** Aim of the task **
Could the listing below be returned exactly, with its pictures left out?

** Dataset extract **
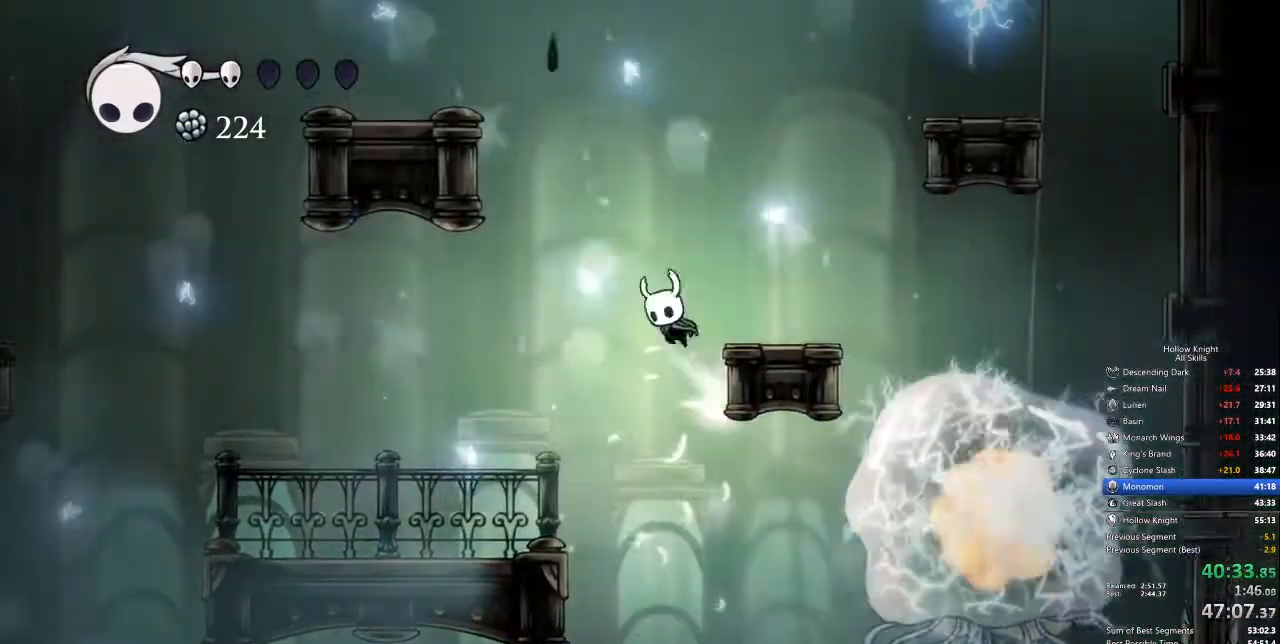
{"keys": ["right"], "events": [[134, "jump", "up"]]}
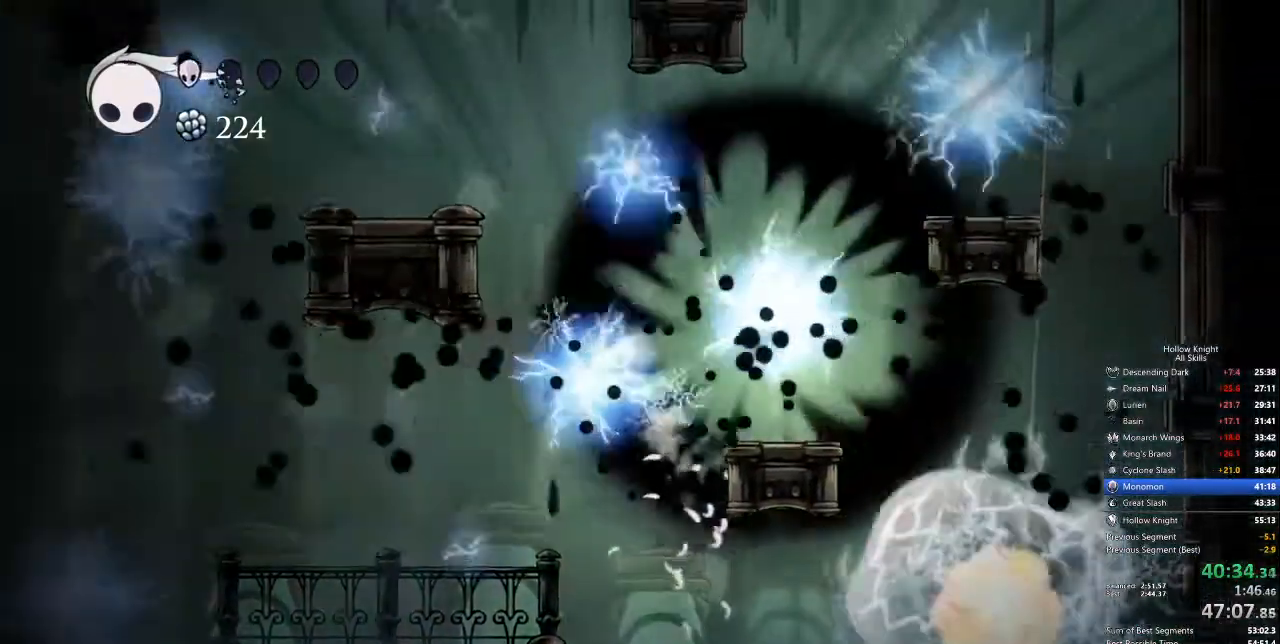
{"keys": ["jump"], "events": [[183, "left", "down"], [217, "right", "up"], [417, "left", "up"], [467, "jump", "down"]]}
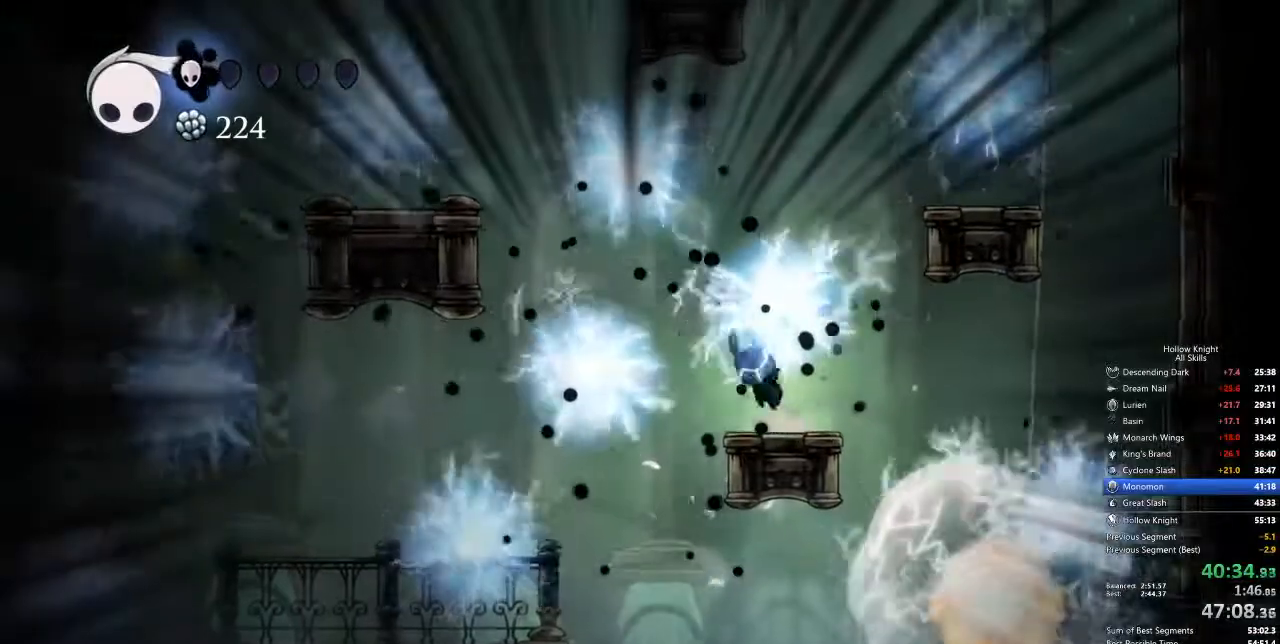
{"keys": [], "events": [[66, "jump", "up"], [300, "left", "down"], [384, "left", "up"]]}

** Output of the task **
{"keys": ["right"], "events": [[134, "jump", "up"]]}
{"keys": ["jump"], "events": [[183, "left", "down"], [217, "right", "up"], [417, "left", "up"], [467, "jump", "down"]]}
{"keys": [], "events": [[66, "jump", "up"], [300, "left", "down"], [384, "left", "up"]]}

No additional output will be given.